Toyota president steps down amid lawsuit (AP) Updated: 2006-05-09 16:17
The president and CEO of Toyota Motor North America,
accused last week in a sexual harassment lawsuit, is leaving the post, the
automaker said Tuesday. To replace him, Toyota named the first American
president of its U.S. subsidiary.
Sayaka Kobayashi, an employee of Toyota Motor
North America, appears in New York's Central Park in this 2006 photo
provided by her lawyer. Kobayashi has filed a lawsuit accusing the
company's president and chief executive officer, Hideaki Otaka, of
unwanted sexual advances toward her when she worked as his personal
assistant. [AP] |
Hideaki Otaka, 65, who had been scheduled to leave his post in June, has
voluntarily left earlier. He said his staying on went against the company's
interests, but said he was innocent of the charges.
Jim Press, now president of Toyota Motor Sales USA, Toyota's U.S. sales unit,
will replace Otaka as president.
Otaka was accused in a $190 million sexual harassment lawsuit filed last week
in New York. In the lawsuit, Sayaka Kobayashi accused him of harassing her when
she worked as his personal assistant, making repeated unwanted sexual advances
after she began working for him last summer. She said the conduct continued
until winter, when she was involuntarily transferred out of the job.

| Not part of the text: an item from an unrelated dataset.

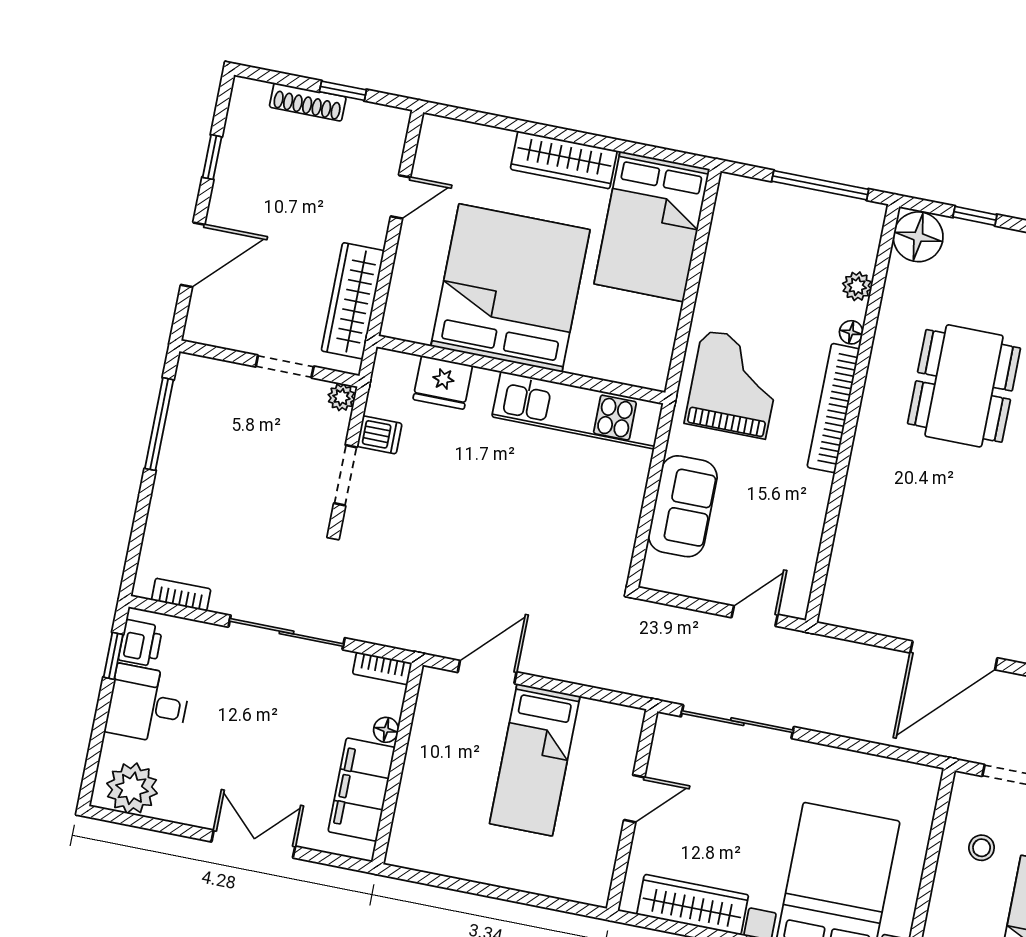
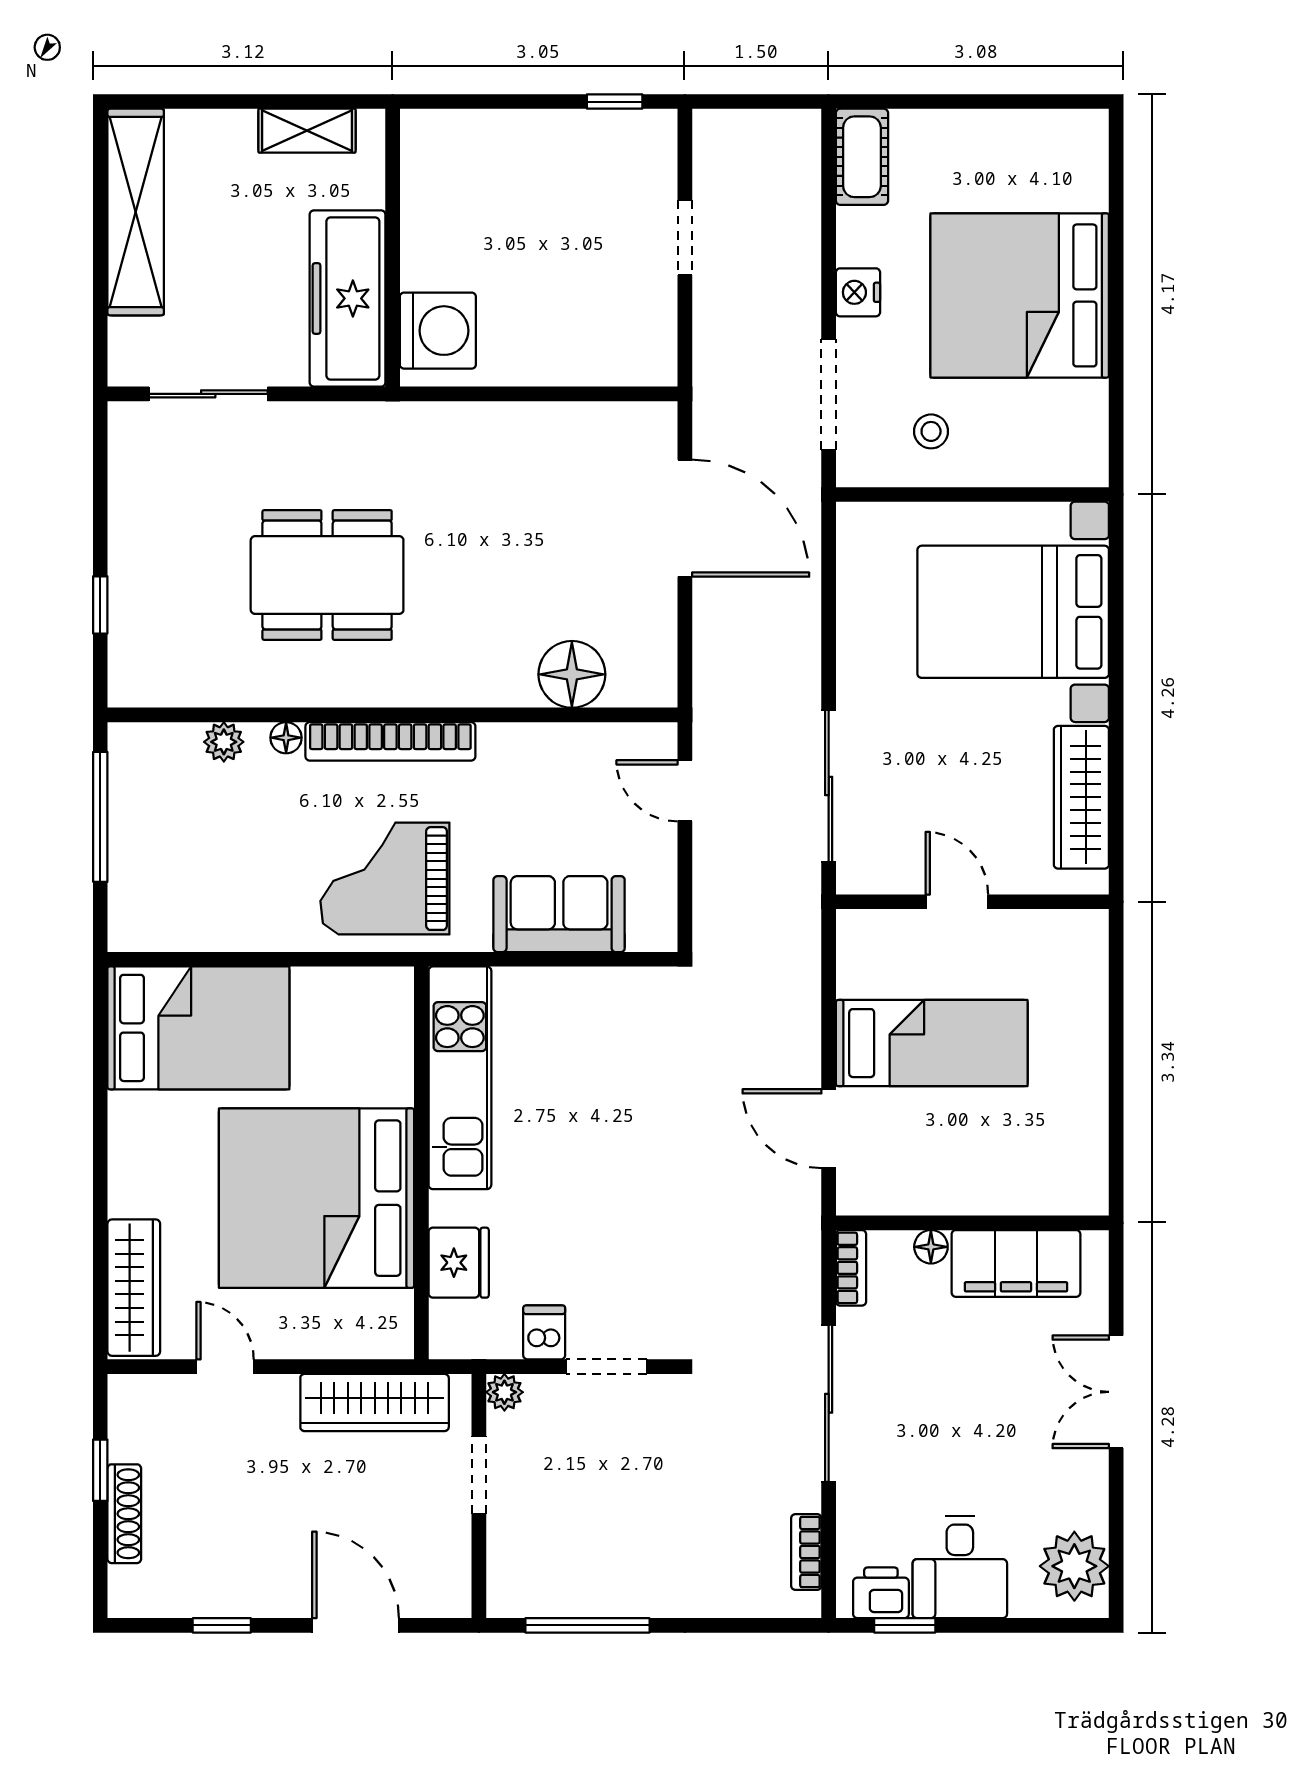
wardrobe: (564, 160) -> (134, 1288), moved
floor lamp: (918, 237) -> (572, 674), moved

Press, 59, joined Toyota Motor Sales in 1970, and worked in advertising,
customer services, marketing, product planning and distribution. He has served
as president of Toyota Motor Sales since June 2005 and is a managing officer of
Toyota in Japan.
Toyota Motor Corp.'s U.S. unit also named Yuki Funo, 59,
now chairman of Toyota Motor Sales, as the new chairman and chief executive of
Toyota Motor North America, which oversees the company's manufacturing and sales
operations and 31,500 employees in the U.S., Canada and Mexico.